Liputan6.com, Jakarta Gubernur Jawa Tengah (Jateng) Ganjar Pranowo menyebut bahwa hipertensi menjadi penyakit tertinggi yang dimiliki oleh pasien COVID-19 yang meninggal di wilayah tersebut.

Hal tersebut diungkap oleh Ganjar dalam pengarahan Presiden Joko Widodo untuk penanganan COVID-19 di Semarang, Jawa Tengah pada Selasa (30/6/2020).

Berdasarkan data pemerintah provinsi setempat, 39,6 persen pasien COVID-19 yang meninggal di Jateng memiliki riwayat penyakit hipertensi.

"Ternyata tertinggi Pak Presiden, itu karena hipertensi. Yang kedua karena diabetes, yang ketiga karena ginjal kronis, lalu ada gagal jantung koroner, asma, stroke, dan lain-lain," kata Ganjar seperti disiarkan dari saluran Sekretariat Presiden.

Berdasarkan data yang dipaparkan oleh Ganjar, sebanyak 36 persen pasien COVID-19 yang meninggal di Jateng memiliki riwayat penyakit diabetes melitus; 5,5 persen ginjal kronis; 5,5 persen gagal jantung; 3,9 persen jantung koroner; 3,1 persen asma; 2,8 persen stroke; 2,2 persen penyakit lain; 0,6 persen penyakit paru obstruktif kronis; dan 0,6 persen kanker payudara.
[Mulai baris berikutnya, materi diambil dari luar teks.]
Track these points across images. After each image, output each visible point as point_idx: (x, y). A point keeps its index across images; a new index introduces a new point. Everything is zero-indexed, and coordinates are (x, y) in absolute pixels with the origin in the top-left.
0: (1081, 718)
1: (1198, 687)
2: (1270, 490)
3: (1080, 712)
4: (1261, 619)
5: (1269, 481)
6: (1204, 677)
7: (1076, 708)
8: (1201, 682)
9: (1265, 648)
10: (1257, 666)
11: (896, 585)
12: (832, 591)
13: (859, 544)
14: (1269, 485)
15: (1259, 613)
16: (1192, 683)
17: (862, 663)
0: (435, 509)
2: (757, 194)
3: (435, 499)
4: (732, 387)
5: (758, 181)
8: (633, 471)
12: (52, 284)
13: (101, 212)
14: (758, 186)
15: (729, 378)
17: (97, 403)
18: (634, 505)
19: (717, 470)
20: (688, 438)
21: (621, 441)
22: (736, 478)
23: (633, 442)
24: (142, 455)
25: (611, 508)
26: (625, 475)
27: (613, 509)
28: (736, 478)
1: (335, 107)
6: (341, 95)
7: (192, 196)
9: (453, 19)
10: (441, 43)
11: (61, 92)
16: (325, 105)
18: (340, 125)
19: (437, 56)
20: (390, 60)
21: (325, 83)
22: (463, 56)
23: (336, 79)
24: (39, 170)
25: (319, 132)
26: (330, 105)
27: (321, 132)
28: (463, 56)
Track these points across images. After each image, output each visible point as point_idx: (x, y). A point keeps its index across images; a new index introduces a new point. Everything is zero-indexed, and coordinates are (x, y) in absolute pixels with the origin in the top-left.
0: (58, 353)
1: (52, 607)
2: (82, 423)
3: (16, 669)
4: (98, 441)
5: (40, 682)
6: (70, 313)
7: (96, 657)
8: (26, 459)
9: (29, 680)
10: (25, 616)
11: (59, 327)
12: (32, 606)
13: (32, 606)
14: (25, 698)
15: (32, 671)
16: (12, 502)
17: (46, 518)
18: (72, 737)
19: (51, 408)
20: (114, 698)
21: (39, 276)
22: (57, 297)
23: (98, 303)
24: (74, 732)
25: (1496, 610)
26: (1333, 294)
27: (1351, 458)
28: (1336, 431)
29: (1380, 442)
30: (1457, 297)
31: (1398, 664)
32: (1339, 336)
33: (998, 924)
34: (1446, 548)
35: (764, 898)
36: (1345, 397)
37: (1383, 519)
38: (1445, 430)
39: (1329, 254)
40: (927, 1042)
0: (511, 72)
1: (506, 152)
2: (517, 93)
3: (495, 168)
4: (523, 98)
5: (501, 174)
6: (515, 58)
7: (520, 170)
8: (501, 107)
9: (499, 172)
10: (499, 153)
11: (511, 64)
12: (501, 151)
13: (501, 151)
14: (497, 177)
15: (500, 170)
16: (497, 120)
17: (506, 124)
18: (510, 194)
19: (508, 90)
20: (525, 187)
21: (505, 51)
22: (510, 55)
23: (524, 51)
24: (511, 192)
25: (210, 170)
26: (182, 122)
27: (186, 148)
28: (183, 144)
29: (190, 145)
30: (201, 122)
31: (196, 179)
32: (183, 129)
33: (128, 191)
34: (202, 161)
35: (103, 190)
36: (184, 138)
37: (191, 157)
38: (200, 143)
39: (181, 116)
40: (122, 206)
Kasus Corona di Jawa Tengah

Gubernur Jawa Tengah, Ganjar Pranowo. (Liputan6.com / Fatkhur Rozaq)

Pada kesempatan tersebut, Ganjar juga melaporkan bahwa hingga tanggal 30 Juni 2020 pukul 08.06 WIB, terdapat 3.996 kasus positif COVID-19 di Jateng.

Sebanyak 1.856 pasien sudah dinyatakan sembuh dari COVID-19 dan 1.818 masih dirawat. 322 orang dinyatakan meninggal dunia.

Untuk kasus Orang Dalam Pemantauan (ODP), Ganjar memaparkan terdapat 50.588 kasus ODP dengan 3.922 masih dalam pemantauan dan 46.666 sudah selesai dipantau.

Sementara untuk kasus Pasien Dalam Pengawasan (PDP) di Jateng, secara keseluruhan terdapat 8.683 kasus. 955 pasien masih dalam perawatan dan 6.536 sudah dinyatakan sembuh. 1.192 orang dinyatakan dengan berstatus sebagai PDP.